Amenra – Mass V (Neurot Recordings)

Wednesday, 27th March 2013
Rating: 8/10

Generally speaking, there’s always some tangible value to be found with any one of the Neurot Recordings bands. Neurosis obviously, doesn’t need any more praise heaped upon them, but a deeper inspection into the label’s roster comes to find bands willing to uphold the artistic advances of the label’s namesake. In essence, you’ll never get the same thing twice from Neurot, even from a band like Belgium’s Amenra, who plough the same desolate post-metal, apocalyptic fields as Neurosis. What very could have been a poor man’s take onThrough Silver in Blood or A Sun That Never Sets turns into an involved listening experience; a sonic journey, for lack of a better term.
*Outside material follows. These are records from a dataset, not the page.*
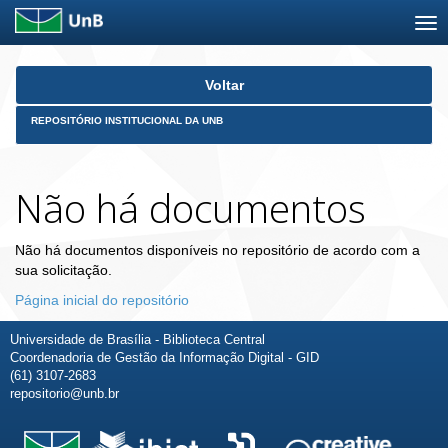
Skip
Voltar
navigation
REPOSITÓRIO INSTITUCIONAL DA UNB
Não há documentos
Não há documentos disponíveis no repositório de acordo com a
sua solicitação.
Página inicial do repositório
Universidade de Brasília - Biblioteca Central
Coordenadoria de Gestão da Informação Digital - GID
(61) 3107-2683
repositorio@unb.br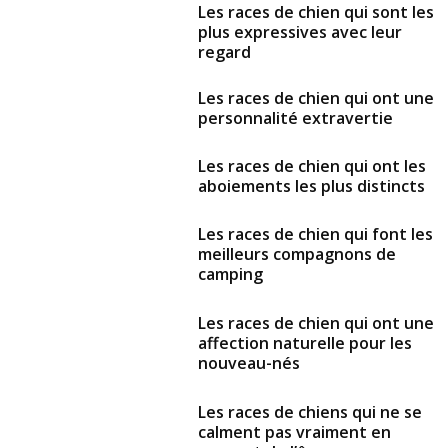
Les races de chien qui sont les
plus expressives avec leur
regard
Les races de chien qui ont une
personnalité extravertie
Les races de chien qui ont les
aboiements les plus distincts
Les races de chien qui font les
meilleurs compagnons de
camping
Les races de chien qui ont une
affection naturelle pour les
nouveau-nés
Les races de chiens qui ne se
calment pas vraiment en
Recorded amidst the still-ravaged World War II lands of Wissant, France, Mass V comes to embody the cult, ritualistic sound of apocalyptic metal. Naturally, there’s the culpable nods directly at Neurosis and Cult of Luna, yet Amenra space these portions out, preferring to rely on trance-inducing passages on both “Boden” and “A Mon Ame,” which emerges as the album’s highlight moment. Tribal drumming passes through thick, foggy riffs, the type that allow lengthy songs to build upon themselves, much like a ruined populace trying to return to normalcy. And by finding the ying-yang dynamics at just the right moments (i.e. when distortion vanquishes around the 7:17 mark on “A Mon Ame”), Mass V makes good on its promise to be otherworldly and resonate.

Neurosis’ own Scott Kelly gets in on the act for “Nowena I 9.10,” giving this four-song outing the barren, jarring cap it needs to seal itself off from the rest of the post-metal crowd. Truth is, Mass V is daunting, but the effort shall the reap the rewards of one the year’s hidden post-metal, art-metal gems.